### WRITTEN EXERCISE
Decide whether each statement agrees with the passage on the North Coast Climate Symposium. For each, answer yes or no and quote the passage's deciding words. (a) The symposium will take place in Eureka. (b) The North Coast region covered by the report includes Sonoma County. (c) The North Coast is more vulnerable to climate change impacts than other parts of California.

The California Natural Resources Agency, the California Energy Commission and partnering organizations will host the North Coast Climate Symposium on Dec. 13 and 14 in Eureka to examine information and outcomes of the California’s Fourth Climate Assessment as well as discuss local climate-related vulnerabilities.

The assessment provides information to build resilience to climate impacts, including temperature, wildfire, water, sea level rise, and governance.

The North Coast report will be examined at the symposium. That report is the regional take on the California assessment report and part of a series of assessments to support climate action by covering climate-related risks and adaptation strategies customized to specific regions. This region includes Mendocino, Humboldt, Del Norte, Lake, Trinity, and Siskiyou counties.

Although the North Coast is less vulnerable to climate change impacts than other parts of California because of its extensive natural ecosystems and abundance of water, rising temperatures and changes in precipitation may cause these crucial habitats to alter and disappear.

### RECORDED DATA
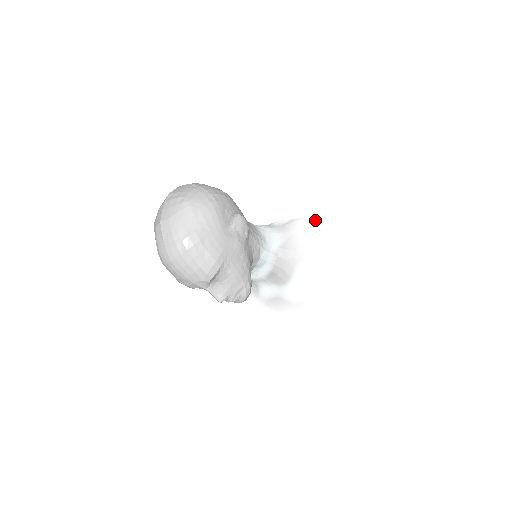
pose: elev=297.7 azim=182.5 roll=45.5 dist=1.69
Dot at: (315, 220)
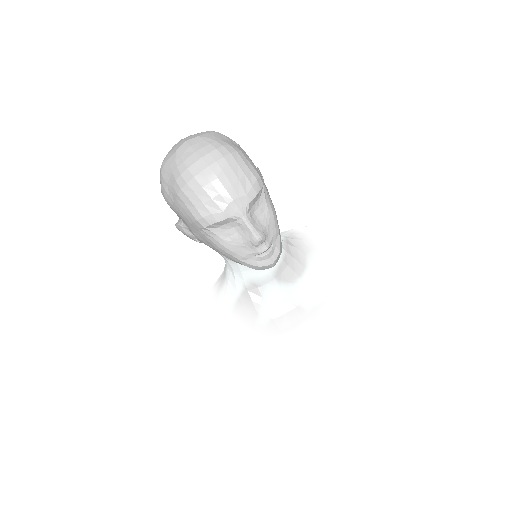
Dot at: occluded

### REPLY
(a) Yes: "on Dec. 13 and 14 in Eureka"
(b) No: "This region includes Mendocino, Humboldt, Del Norte, Lake, Trinity, and Siskiyou counties."
(c) No: "the North Coast is less vulnerable to climate change impacts than other parts of California"